[Start of section]
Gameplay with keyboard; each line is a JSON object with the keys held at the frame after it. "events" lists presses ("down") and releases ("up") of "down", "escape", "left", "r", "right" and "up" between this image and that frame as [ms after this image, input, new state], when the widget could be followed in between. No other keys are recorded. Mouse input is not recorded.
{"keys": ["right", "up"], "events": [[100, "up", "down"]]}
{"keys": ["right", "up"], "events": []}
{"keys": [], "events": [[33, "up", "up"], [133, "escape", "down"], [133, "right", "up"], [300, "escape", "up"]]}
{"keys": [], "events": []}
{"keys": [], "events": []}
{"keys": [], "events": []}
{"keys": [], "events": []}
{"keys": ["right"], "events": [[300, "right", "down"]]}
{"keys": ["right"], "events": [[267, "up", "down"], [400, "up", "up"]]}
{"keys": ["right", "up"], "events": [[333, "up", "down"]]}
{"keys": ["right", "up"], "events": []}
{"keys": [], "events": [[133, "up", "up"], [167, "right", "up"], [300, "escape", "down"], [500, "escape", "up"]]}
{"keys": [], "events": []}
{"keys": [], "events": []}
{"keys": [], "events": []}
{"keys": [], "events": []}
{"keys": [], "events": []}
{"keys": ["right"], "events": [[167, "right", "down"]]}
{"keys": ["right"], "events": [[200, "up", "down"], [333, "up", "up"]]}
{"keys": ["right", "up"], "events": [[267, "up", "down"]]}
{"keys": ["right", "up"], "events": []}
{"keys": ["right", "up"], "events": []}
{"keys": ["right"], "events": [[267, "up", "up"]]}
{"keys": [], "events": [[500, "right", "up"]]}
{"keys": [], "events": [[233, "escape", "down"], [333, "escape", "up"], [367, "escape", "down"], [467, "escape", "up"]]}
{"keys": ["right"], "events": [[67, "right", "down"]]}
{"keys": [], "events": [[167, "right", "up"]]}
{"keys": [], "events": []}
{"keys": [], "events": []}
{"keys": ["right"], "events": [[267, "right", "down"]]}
[End of section]
How many lines of the listing contain the word "escape"? Reply with only the number.

4